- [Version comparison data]
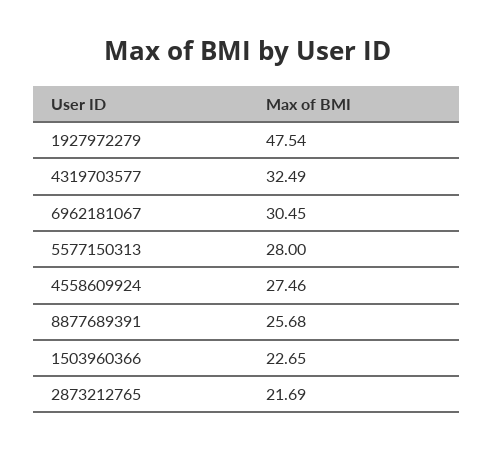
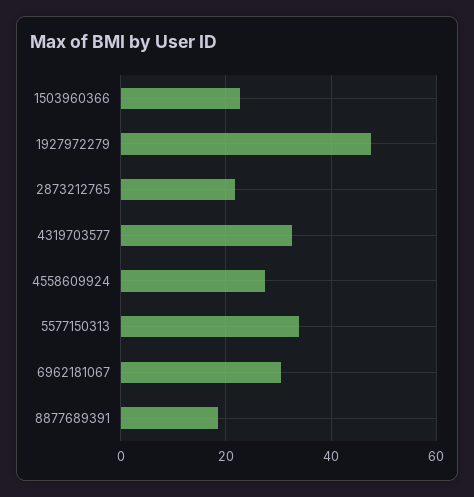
5577150313: 28 -> 34
8877689391: 25.68 -> 18

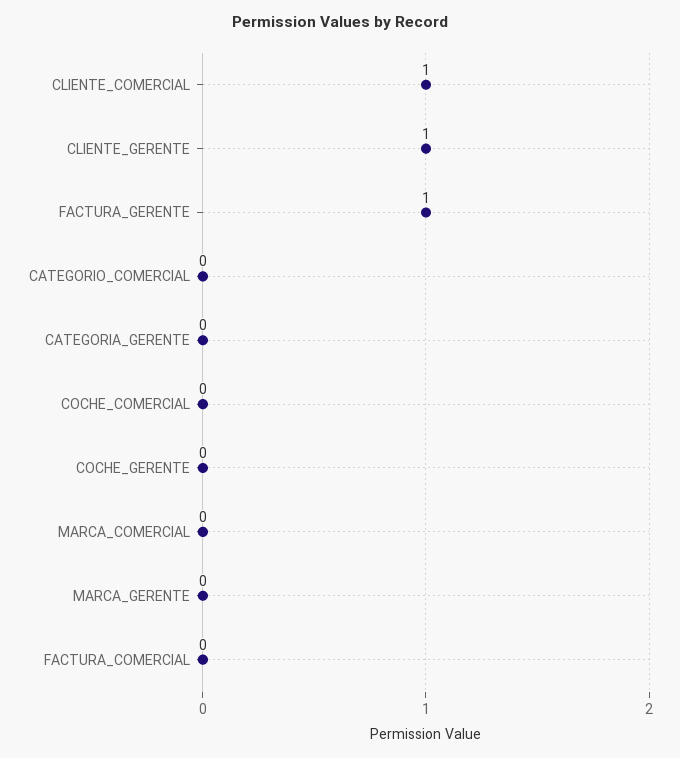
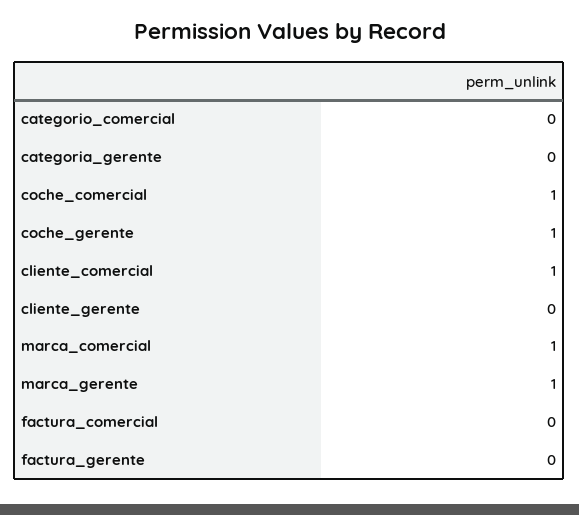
CLIENTE_GERENTE: 1 -> 0
FACTURA_GERENTE: 1 -> 0
COCHE_COMERCIAL: 0 -> 1
COCHE_GERENTE: 0 -> 1
MARCA_COMERCIAL: 0 -> 1
MARCA_GERENTE: 0 -> 1

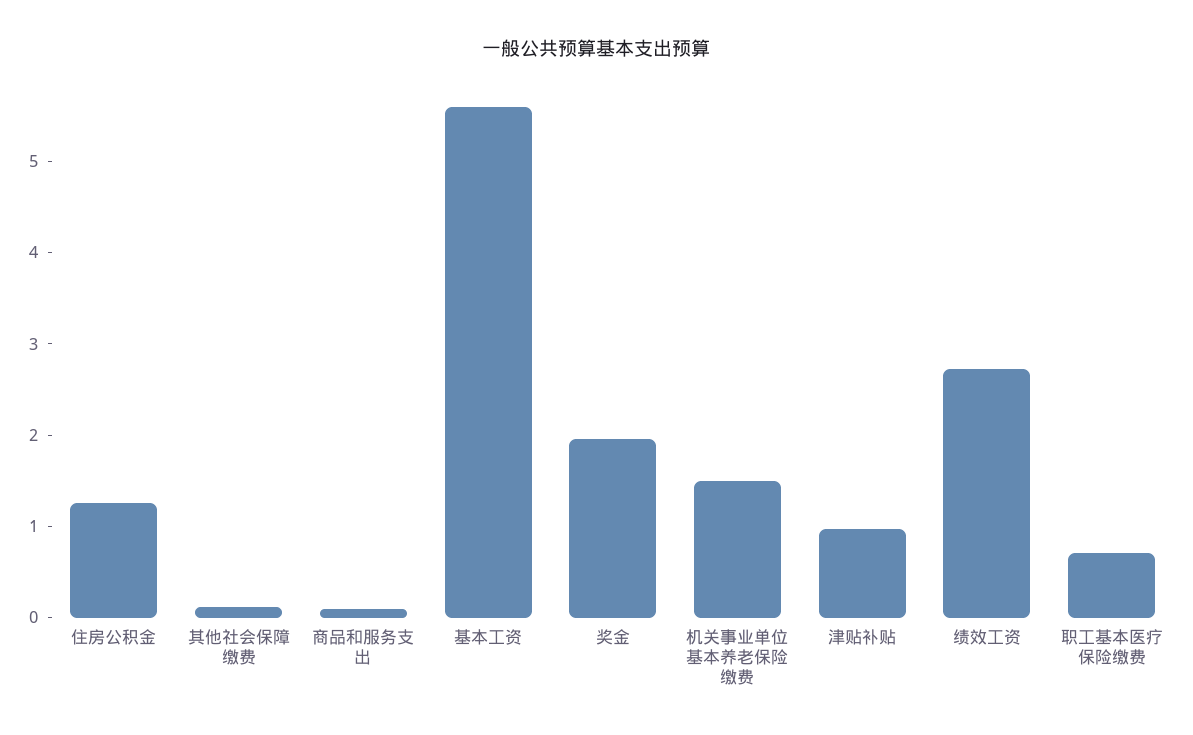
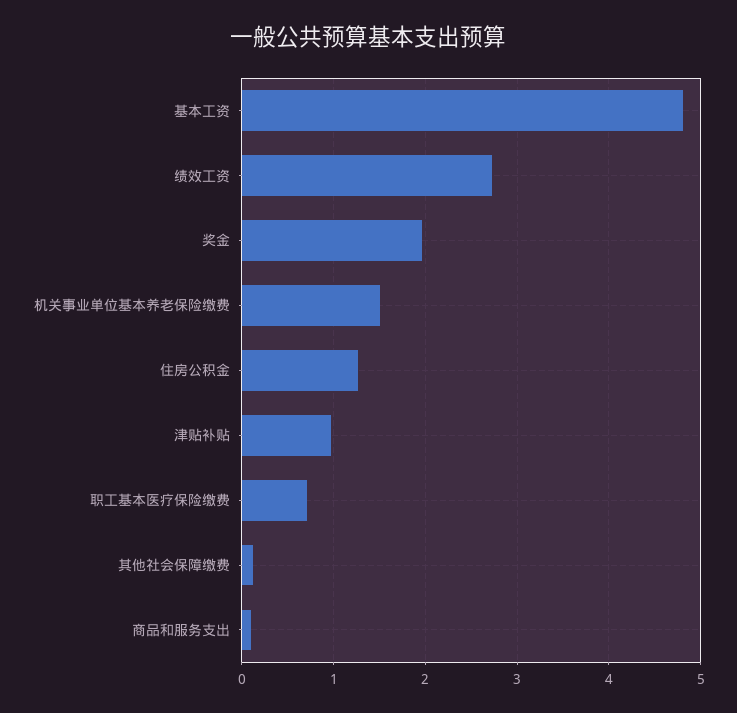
基本工资: 5.6 -> 4.8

- [What this task involves]
Output each line exactly as shown above; no pictures go in the copy.

- [Solution for this exercise]
5577150313: 28 -> 34
8877689391: 25.68 -> 18

CLIENTE_GERENTE: 1 -> 0
FACTURA_GERENTE: 1 -> 0
COCHE_COMERCIAL: 0 -> 1
COCHE_GERENTE: 0 -> 1
MARCA_COMERCIAL: 0 -> 1
MARCA_GERENTE: 0 -> 1

基本工资: 5.6 -> 4.8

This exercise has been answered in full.